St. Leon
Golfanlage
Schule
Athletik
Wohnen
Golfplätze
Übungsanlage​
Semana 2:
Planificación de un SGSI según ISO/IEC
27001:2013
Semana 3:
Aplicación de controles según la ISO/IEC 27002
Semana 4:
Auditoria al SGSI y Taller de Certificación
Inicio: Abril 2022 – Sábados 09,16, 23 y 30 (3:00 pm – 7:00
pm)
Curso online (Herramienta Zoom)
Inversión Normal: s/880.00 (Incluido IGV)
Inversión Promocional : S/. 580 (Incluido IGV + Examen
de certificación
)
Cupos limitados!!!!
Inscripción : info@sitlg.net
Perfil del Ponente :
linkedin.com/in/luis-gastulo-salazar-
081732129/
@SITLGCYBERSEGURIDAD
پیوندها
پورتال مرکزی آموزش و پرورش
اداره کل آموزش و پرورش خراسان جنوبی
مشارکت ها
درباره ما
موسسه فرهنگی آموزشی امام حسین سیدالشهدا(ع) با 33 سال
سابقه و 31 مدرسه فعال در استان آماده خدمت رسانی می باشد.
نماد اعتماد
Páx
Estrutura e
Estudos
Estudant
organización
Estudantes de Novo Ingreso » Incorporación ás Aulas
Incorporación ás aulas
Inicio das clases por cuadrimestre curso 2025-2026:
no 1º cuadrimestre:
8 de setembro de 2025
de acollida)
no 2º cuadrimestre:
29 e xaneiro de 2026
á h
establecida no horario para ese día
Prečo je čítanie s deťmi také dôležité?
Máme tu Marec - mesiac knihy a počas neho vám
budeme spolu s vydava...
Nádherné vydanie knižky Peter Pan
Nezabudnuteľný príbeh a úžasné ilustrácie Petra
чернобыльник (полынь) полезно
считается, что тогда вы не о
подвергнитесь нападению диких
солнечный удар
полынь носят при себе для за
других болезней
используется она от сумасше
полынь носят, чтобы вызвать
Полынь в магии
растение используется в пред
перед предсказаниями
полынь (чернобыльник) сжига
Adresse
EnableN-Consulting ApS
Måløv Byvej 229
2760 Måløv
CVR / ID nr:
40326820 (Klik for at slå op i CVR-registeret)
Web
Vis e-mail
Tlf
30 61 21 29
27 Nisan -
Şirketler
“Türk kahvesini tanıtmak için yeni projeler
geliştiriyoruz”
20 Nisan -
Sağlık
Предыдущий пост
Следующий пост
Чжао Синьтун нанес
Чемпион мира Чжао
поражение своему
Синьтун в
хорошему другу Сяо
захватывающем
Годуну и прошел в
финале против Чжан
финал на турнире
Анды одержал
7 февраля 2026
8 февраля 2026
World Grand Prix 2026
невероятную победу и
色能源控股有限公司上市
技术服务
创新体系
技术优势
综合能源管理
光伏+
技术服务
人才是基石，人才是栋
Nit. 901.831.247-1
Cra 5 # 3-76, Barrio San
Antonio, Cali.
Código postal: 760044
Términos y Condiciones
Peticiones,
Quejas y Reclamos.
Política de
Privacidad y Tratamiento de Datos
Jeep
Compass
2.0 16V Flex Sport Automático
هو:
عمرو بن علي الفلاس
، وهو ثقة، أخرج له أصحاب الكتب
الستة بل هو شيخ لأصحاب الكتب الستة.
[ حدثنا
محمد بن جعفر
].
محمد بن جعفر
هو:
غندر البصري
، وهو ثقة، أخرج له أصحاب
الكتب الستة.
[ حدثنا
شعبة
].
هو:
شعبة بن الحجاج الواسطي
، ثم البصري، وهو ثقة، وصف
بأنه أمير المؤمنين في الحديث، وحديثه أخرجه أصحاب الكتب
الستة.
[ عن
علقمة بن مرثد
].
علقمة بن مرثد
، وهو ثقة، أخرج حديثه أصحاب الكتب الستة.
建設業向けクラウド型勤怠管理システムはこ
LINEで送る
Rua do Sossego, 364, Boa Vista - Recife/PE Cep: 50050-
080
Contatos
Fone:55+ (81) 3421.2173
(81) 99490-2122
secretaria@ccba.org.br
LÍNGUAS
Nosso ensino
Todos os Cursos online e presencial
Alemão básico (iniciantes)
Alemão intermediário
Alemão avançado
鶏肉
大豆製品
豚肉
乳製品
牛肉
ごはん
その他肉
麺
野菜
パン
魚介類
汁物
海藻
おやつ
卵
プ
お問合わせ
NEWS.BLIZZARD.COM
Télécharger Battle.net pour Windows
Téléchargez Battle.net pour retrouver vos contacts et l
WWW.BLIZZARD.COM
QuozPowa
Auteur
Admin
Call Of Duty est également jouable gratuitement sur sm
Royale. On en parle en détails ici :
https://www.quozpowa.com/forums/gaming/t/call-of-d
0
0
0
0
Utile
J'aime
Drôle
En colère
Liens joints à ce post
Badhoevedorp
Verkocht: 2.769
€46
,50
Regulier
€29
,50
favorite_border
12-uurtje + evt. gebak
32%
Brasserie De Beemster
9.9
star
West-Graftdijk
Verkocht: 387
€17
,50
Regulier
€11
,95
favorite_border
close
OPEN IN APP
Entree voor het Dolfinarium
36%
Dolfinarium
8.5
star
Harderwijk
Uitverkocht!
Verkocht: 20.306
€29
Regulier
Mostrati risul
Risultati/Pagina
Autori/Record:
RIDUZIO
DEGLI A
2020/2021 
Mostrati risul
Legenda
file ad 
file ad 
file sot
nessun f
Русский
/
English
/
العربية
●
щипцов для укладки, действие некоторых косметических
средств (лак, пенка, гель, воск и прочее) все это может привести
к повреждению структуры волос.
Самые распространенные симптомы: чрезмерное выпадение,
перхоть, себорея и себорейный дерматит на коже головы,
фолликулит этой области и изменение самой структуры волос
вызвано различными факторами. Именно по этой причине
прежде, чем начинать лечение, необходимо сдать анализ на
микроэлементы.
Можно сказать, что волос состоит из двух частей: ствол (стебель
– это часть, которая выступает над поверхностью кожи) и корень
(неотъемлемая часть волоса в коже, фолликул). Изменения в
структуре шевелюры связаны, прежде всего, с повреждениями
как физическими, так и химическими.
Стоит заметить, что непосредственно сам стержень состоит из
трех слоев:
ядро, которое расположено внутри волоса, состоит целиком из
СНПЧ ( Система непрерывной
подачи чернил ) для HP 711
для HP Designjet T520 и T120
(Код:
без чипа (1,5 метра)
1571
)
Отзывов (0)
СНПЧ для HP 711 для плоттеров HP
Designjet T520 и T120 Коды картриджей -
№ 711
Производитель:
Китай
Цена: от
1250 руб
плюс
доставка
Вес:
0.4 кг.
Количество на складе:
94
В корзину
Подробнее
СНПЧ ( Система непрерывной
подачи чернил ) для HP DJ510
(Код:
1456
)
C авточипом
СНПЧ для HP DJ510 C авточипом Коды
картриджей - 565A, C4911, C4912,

-*-*-

- Job item -
Reproduce the lines from the first line of the records through the line containing "финал на турнире", including both of those lines.

- Output of the task -
St. Leon
Golfanlage
Schule
Athletik
Wohnen
Golfplätze
Übungsanlage​
Semana 2:
Planificación de un SGSI según ISO/IEC
27001:2013
Semana 3:
Aplicación de controles según la ISO/IEC 27002
Semana 4:
Auditoria al SGSI y Taller de Certificación
Inicio: Abril 2022 – Sábados 09,16, 23 y 30 (3:00 pm – 7:00
pm)
Curso online (Herramienta Zoom)
Inversión Normal: s/880.00 (Incluido IGV)
Inversión Promocional : S/. 580 (Incluido IGV + Examen
de certificación
)
Cupos limitados!!!!
Inscripción : info@sitlg.net
Perfil del Ponente :
linkedin.com/in/luis-gastulo-salazar-
081732129/
@SITLGCYBERSEGURIDAD
پیوندها
پورتال مرکزی آموزش و پرورش
اداره کل آموزش و پرورش خراسان جنوبی
مشارکت ها
درباره ما
موسسه فرهنگی آموزشی امام حسین سیدالشهدا(ع) با 33 سال
سابقه و 31 مدرسه فعال در استان آماده خدمت رسانی می باشد.
نماد اعتماد
Páx
Estrutura e
Estudos
Estudant
organización
Estudantes de Novo Ingreso » Incorporación ás Aulas
Incorporación ás aulas
Inicio das clases por cuadrimestre curso 2025-2026:
no 1º cuadrimestre:
8 de setembro de 2025
de acollida)
no 2º cuadrimestre:
29 e xaneiro de 2026
á h
establecida no horario para ese día
Prečo je čítanie s deťmi také dôležité?
Máme tu Marec - mesiac knihy a počas neho vám
budeme spolu s vydava...
Nádherné vydanie knižky Peter Pan
Nezabudnuteľný príbeh a úžasné ilustrácie Petra
чернобыльник (полынь) полезно
считается, что тогда вы не о
подвергнитесь нападению диких
солнечный удар
полынь носят при себе для за
других болезней
используется она от сумасше
полынь носят, чтобы вызвать
Полынь в магии
растение используется в пред
перед предсказаниями
полынь (чернобыльник) сжига
Adresse
EnableN-Consulting ApS
Måløv Byvej 229
2760 Måløv
CVR / ID nr:
40326820 (Klik for at slå op i CVR-registeret)
Web
Vis e-mail
Tlf
30 61 21 29
27 Nisan -
Şirketler
“Türk kahvesini tanıtmak için yeni projeler
geliştiriyoruz”
20 Nisan -
Sağlık
Предыдущий пост
Следующий пост
Чжао Синьтун нанес
Чемпион мира Чжао
поражение своему
Синьтун в
хорошему другу Сяо
захватывающем
Годуну и прошел в
финале против Чжан
финал на турнире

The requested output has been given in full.